### Text provided

“Adapt” is not just another book about problem solving in a complicated world. What is so exciting about Tim Harford’s new book is that he convinces us that most of the time, success is the outcome of randomness, muddling and a trial and error approach.
Right from the very first pages, the author asks us to think differently. To start with, we underestimate the mega complexity of our modern world and overestimate the performance of our leaders. We often assume that somebody very good at some things will be good at everything. Harford warns us that even deep expertise is not enough to solve today’s complex problems.
A two-decade investigation led by a young psychologist, Philip Tetlock, proves the limits of expertise. For this study, he gathered 300 experts and asked them to make specific forecasts answering a total of 27,450 questions between them. He then waited to see whether their forecasts came true. “They rarely did,” says Harford. “The experts failed, and their failure to forecast the future is a symptom of their failure to understand fully the complexities of the present.” And another striking discovery, according to Tetlock’s report, is that the most famous experts, seen on television, were especially incompetent!
Even in business, excellence is not what it seems to be. Following the release, in 1982, of “In Search of Excellence,” which listed 43 excellent companies, Business Week published a lead story entitled, “Oops! Who’s Excellent Now?”
Two years later, the magazine showed that 14 companies were in serious financial problems. In a market economy, failure is not only ubiquitous, but there is also room only for a few winners.
“Few company bosses would care to admit it, but the market fumbles its way to success, as successful ideas take off and less successful ones die out.”
This process, known as evolution or survival of the fittest, is not merely a biological phenomenon. It happens in a market economy where new ideas are created by scientists, engineers, corporate managers and even daring entrepreneurs.

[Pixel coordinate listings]
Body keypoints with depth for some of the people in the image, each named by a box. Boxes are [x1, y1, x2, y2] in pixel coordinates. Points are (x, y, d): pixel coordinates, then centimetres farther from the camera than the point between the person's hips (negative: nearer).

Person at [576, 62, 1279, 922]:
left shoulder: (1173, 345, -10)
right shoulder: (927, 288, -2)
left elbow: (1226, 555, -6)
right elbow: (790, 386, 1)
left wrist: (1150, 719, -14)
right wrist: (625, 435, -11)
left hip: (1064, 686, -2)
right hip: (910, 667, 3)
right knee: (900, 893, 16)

---

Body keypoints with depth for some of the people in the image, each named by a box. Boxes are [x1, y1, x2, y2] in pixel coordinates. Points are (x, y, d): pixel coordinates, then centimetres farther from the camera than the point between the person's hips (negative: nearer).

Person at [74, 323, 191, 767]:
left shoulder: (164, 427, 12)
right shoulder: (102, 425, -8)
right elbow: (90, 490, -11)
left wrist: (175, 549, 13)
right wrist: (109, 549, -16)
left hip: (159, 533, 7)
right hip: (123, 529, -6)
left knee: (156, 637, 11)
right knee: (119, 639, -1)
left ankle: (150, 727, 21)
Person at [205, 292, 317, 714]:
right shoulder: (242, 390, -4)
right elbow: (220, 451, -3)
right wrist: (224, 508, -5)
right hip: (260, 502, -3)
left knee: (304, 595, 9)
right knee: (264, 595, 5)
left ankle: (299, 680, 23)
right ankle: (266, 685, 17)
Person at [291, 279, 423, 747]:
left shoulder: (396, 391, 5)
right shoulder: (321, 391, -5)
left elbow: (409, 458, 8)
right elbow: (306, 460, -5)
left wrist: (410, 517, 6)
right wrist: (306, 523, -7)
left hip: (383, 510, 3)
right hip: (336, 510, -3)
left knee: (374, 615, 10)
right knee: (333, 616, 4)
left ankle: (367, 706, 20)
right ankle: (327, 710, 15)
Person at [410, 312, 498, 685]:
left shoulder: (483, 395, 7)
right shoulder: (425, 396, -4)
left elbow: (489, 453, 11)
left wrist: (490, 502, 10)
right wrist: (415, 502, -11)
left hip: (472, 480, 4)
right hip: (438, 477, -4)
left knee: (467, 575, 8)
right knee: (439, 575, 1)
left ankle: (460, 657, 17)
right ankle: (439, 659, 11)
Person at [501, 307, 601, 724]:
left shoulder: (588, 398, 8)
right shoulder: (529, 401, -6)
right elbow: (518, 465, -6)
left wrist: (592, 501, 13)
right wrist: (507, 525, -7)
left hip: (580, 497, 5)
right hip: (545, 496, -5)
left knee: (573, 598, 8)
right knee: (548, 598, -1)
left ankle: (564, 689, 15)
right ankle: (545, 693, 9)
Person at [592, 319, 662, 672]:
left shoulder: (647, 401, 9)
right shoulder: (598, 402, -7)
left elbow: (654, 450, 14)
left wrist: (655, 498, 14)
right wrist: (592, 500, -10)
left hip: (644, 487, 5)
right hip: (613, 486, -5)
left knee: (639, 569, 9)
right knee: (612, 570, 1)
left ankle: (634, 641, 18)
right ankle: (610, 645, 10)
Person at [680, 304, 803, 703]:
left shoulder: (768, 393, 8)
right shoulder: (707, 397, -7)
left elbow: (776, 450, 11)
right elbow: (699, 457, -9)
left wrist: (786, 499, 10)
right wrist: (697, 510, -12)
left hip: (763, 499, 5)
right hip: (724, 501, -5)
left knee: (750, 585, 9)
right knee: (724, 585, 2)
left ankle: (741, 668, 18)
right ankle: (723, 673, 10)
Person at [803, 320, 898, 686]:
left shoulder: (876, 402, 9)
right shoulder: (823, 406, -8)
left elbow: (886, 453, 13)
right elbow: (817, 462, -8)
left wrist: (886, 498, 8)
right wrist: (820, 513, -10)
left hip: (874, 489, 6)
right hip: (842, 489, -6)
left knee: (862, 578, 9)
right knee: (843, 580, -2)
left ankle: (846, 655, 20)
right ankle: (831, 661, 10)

### Check your understanding
A. According to the review of "Adapt," how many experts did Philip Tetlock gather for his study?
B. Translate this sentence from the review of "Adapt" into Spanish: "Even in business, excellence is not what it seems to be."
C. Carry on the review of "Adapt" from its final sentence.

### Responses in order
A. 300 experts.

B. Incluso en los negocios, la excelencia no es lo que parece ser.

C.
Paul Ormerod, an economist bent on innovation, decided to take a look at the data for corporate extinctions. He compared statistics on the death of corporate giants, as well as smaller corporate extinctions with half a billion years of fossil records. His findings strongly imply that effective planning is rare in our modern economy. Whether we like it or not, trial and error is the right way to solve problems in a complex world while expert leadership is not.
This is especially true of the Soviet economy, whose failure was due to an inability to experiment.
”The Soviets…found it impossible to tolerate a real variety of approaches to any problem; and they found it hard to decide what was working and what was not…The whole system was unable to adapt.”
Most people faced with a mistake or a loss experience a state of denial, instead of acknowledging the error and turning a new page. The economist, Terrance Odean, found that we hold on stubbornly to shares that have plunged, hoping they will rise again, and we willingly sell shares that are doing well.
However, the author reminds us that selling winners and holding on to losers has, in retrospect, been a poor investment strategy. He is convinced, that the adaptive and experimental approach can work almost anywhere. His recipe for adapting is first to try new things, expecting that some will fail; second, to make failure survivable because it will be common; and third, to make sure that you acknowledge your failure.
The wise decision, to try something new, was taken by an enterprising British civil servant, Henri Cave-Browne-Cave, who bypassed the regular commissioning process and ordered a new plane as “a most interesting experiment.” The plane turned out to be the Supermarine Spitfire, an aircraft described as, “out of this world.” Thanks to its 300 spitfires facing 2600 German planes, the British won the Battle of Britain, prompting Winston Churchill to say that:
“Never in the field of human conflict has so much been owed by so many to so few.”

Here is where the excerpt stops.